Source records
################
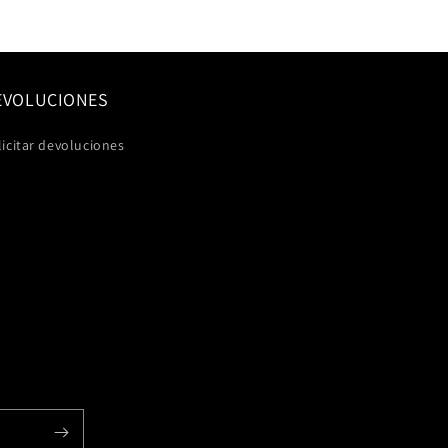
EVOLUCIONES
licitar devoluciones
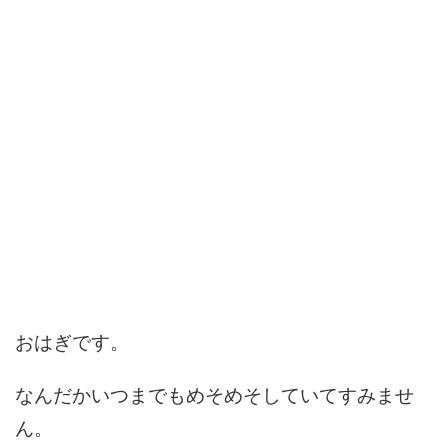
おはぎです。
なんだかいつまでもめそめそしていてすみませ
ん。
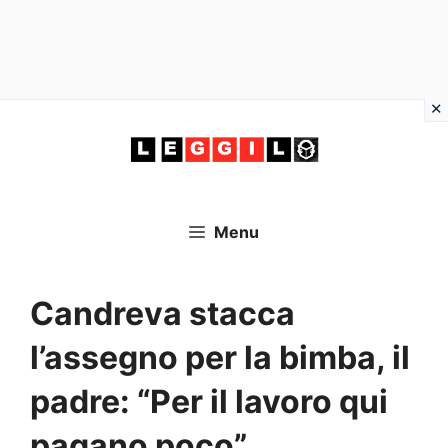
Vai
al
contenuto
Menu
Candreva stacca
l’assegno per la bimba, il
padre: “Per il lavoro qui
pagano poco”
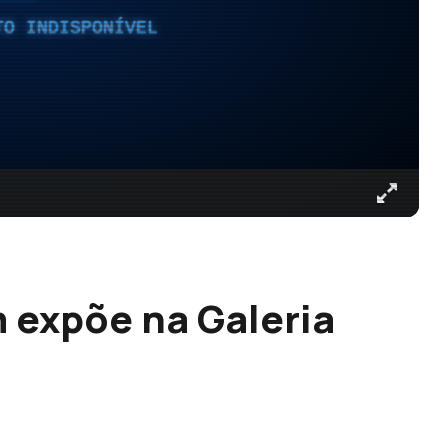
TO INDISPONÍVEL
m expõe na Galeria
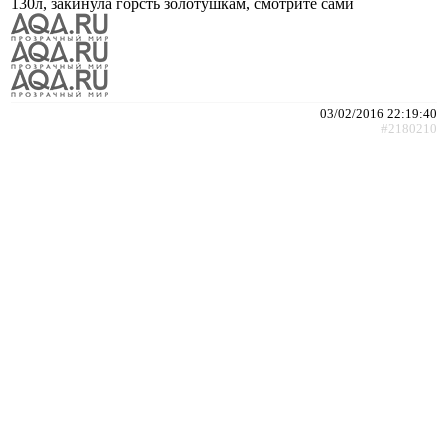
130л, закинула горсть золотушкам, смотрите сами
03/02/2016 22:19:40
#2180210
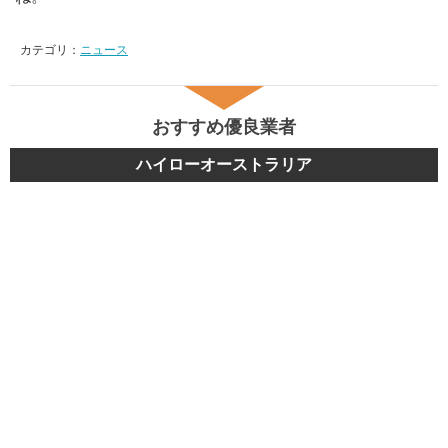
カテゴリ：
ニュース
おすすめ優良業者
ハイローオーストラリア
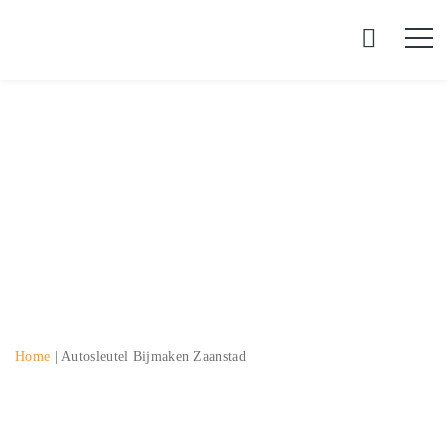
Autosleutel bijmaken
Zaanstad
Home
|
Autosleutel Bijmaken Zaanstad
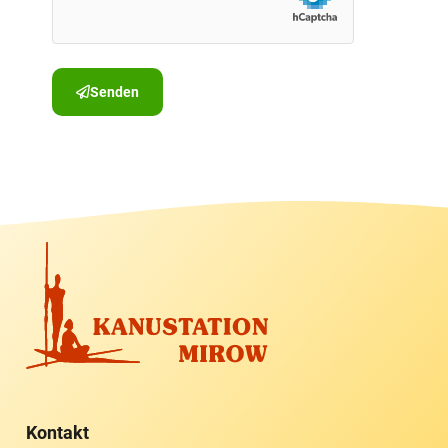
Senden
Kontakt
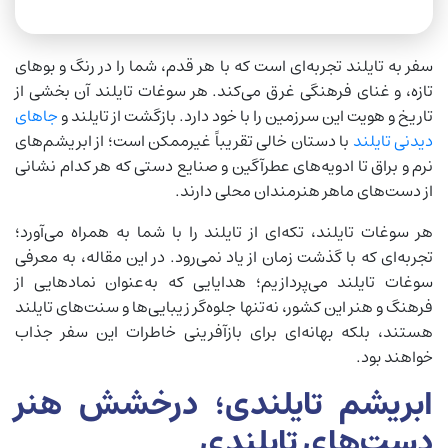
سفر به تایلند تجربه‌ای است که با هر قدم، شما را در رنگ و بوهای
تازه، و غنای فرهنگی غرق می‌کند. هر سوغات تایلند آن بخشی از
تاریخ و هویت این سرزمین را با خود دارد. بازگشت از تایلند و
جاهای
دیدنی تایلند
با دستان خالی تقریباً غیرممکن است؛ از ابریشم‌های
نرم و براق تا ادویه‌های عطرآگین و صنایع دستی که هر کدام نشانی
از دست‌های ماهر هنرمندان محلی دارند.
هر سوغات تایلند، تکه‌ای از تایلند را با شما به همراه می‌آورد؛
تجربه‌ای که با گذشت زمان از یاد نمی‌رود. در این مقاله، به معرفی
سوغات تایلند می‌پردازیم؛ هدایایی که به‌عنوان نمادهایی از
فرهنگ و هنر این کشور، نه‌تنها جلوه‌گر زیبایی‌ها و سنت‌های تایلند
هستند، بلکه بهانه‌ای برای بازآفرینی خاطرات این سفر جذاب
خواهند بود.
ابریشم تایلندی؛ درخشش هنر
دست‌های تایلندی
################
* Work to be completed
Reproduce the items starting with the line containing "130л, закинула горсть" and going on through the end of the items, substituting "Kontaktformular" for "Kontakt" and changing nothing else. Omit the pictures from the output.

* Solution below
130л, закинула горсть золотушкам, смотрите сами
03/02/2016 22:19:40
#2180210
カテゴリ：
ニュース
おすすめ優良業者
ハイローオーストラリア
Autosleutel bijmaken
Zaanstad
Home
|
Autosleutel Bijmaken Zaanstad
Senden
Kontaktformular
سفر به تایلند تجربه‌ای است که با هر قدم، شما را در رنگ و بوهای
تازه، و غنای فرهنگی غرق می‌کند. هر سوغات تایلند آن بخشی از
تاریخ و هویت این سرزمین را با خود دارد. بازگشت از تایلند و
جاهای
دیدنی تایلند
با دستان خالی تقریباً غیرممکن است؛ از ابریشم‌های
نرم و براق تا ادویه‌های عطرآگین و صنایع دستی که هر کدام نشانی
از دست‌های ماهر هنرمندان محلی دارند.
هر سوغات تایلند، تکه‌ای از تایلند را با شما به همراه می‌آورد؛
تجربه‌ای که با گذشت زمان از یاد نمی‌رود. در این مقاله، به معرفی
سوغات تایلند می‌پردازیم؛ هدایایی که به‌عنوان نمادهایی از
فرهنگ و هنر این کشور، نه‌تنها جلوه‌گر زیبایی‌ها و سنت‌های تایلند
هستند، بلکه بهانه‌ای برای بازآفرینی خاطرات این سفر جذاب
خواهند بود.
ابریشم تایلندی؛ درخشش هنر
دست‌های تایلندی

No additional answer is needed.